Instead, NeoPollard seeks a finding that it is “categorically exempt from The Wire Act” and potential criminal and civil risk from conducting the lottery in New Hampshire.

“Plaintiffs urge the Court to reach the core question in this proceeding: whether The Wire Act applies to non-sports gambling.”

What if the NH Lottery wins?

The Wire Act was passed more than 30 years before the internet came into usage among the general public.

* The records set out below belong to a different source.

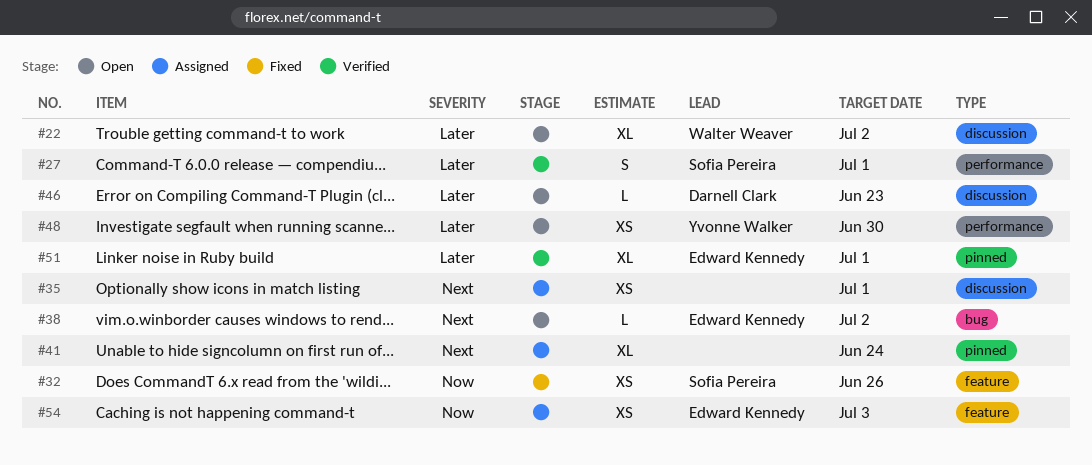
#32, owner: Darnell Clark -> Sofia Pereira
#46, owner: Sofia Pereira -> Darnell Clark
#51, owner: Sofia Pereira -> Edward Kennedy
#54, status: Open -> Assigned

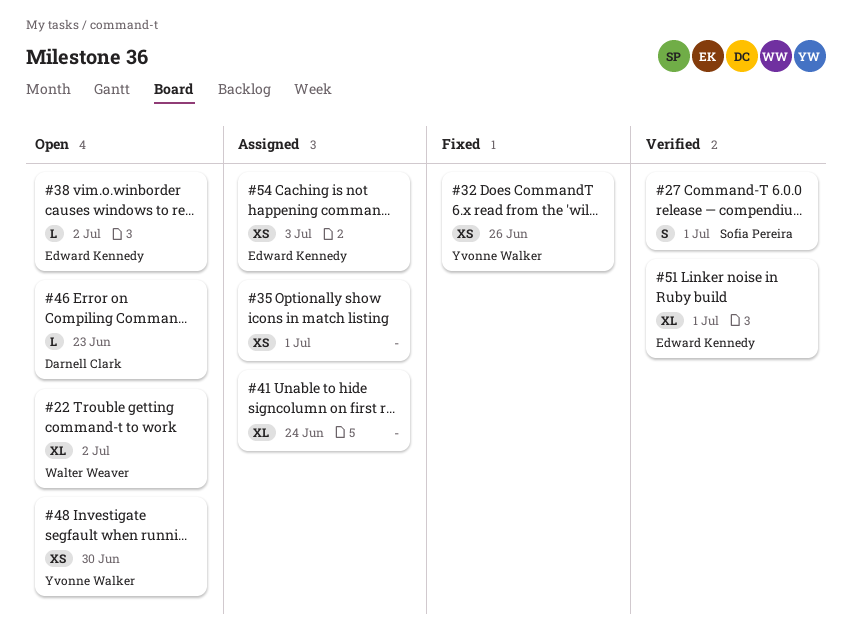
#32, owner: Sofia Pereira -> Yvonne Walker

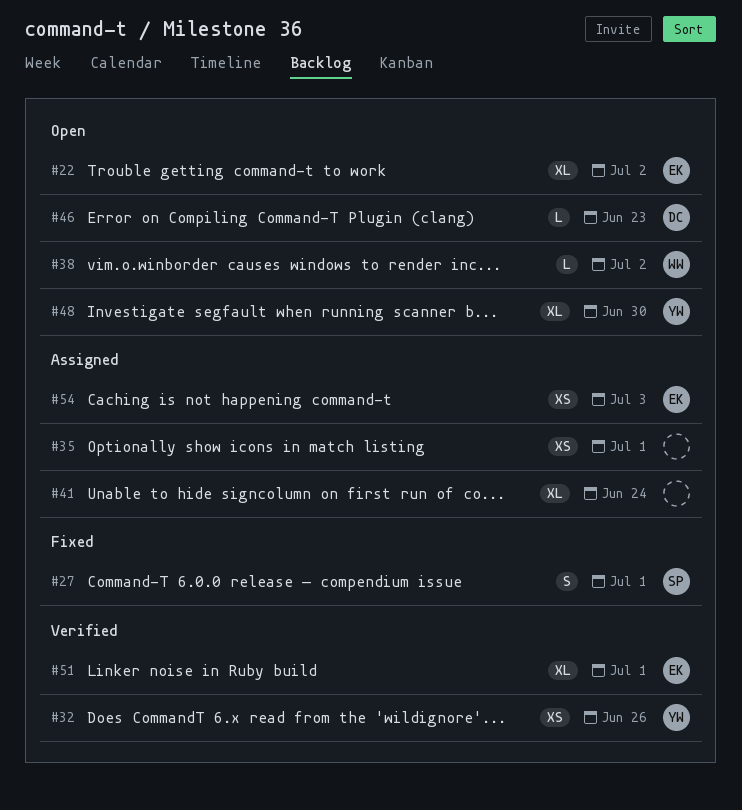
#22, owner: Walter Weaver -> Edward Kennedy
#27, status: Verified -> Fixed
#32, status: Fixed -> Verified
#38, owner: Edward Kennedy -> Walter Weaver
#48, estimate: XS -> XL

And barring a sweeping ruling that the judge already has suggested is unlikely, the fate of online poker and mobile sports betting, the latter of which is thriving in New Jersey, would seem to await further litigation.

If former New Jersey state Senator Ray Lesniak has his way, he’ll be right at the forefront of that battle, just as he was regarding sports betting legalization a decade ago.

Still, Judge Barbadoro said in passing at an April hearing that like that epic sports betting legal battle, this one is liable to be headed to the U.S. Supreme Court as well.

As for New Hampshire, the Coalition to Stop Internet Gambling and the National Association of Convenience Stores teamed for an amicus brief in the case last week.

CSIG informs the court that “States today are already struggling to prevent children from accessing online casinos on mobile devices.”

Given the organization’s widely reported ties to billionaire Sheldon Adelson, the Las Vegas billionaire who is the nation’s leading opponent of online gambling, some in the legal gambling expansion camp have experienced Schadenfreude at times regarding news stories about Adelson’s land-based casinos struggling along with rivals on that same issue.

CSIG’s argument is that if “whoever” doesn’t apply to states regarding The Wire Act, then “there is nothing in federal law preventing a State from exploiting the channels of interstate commerce to undermine the gambling laws of other States.”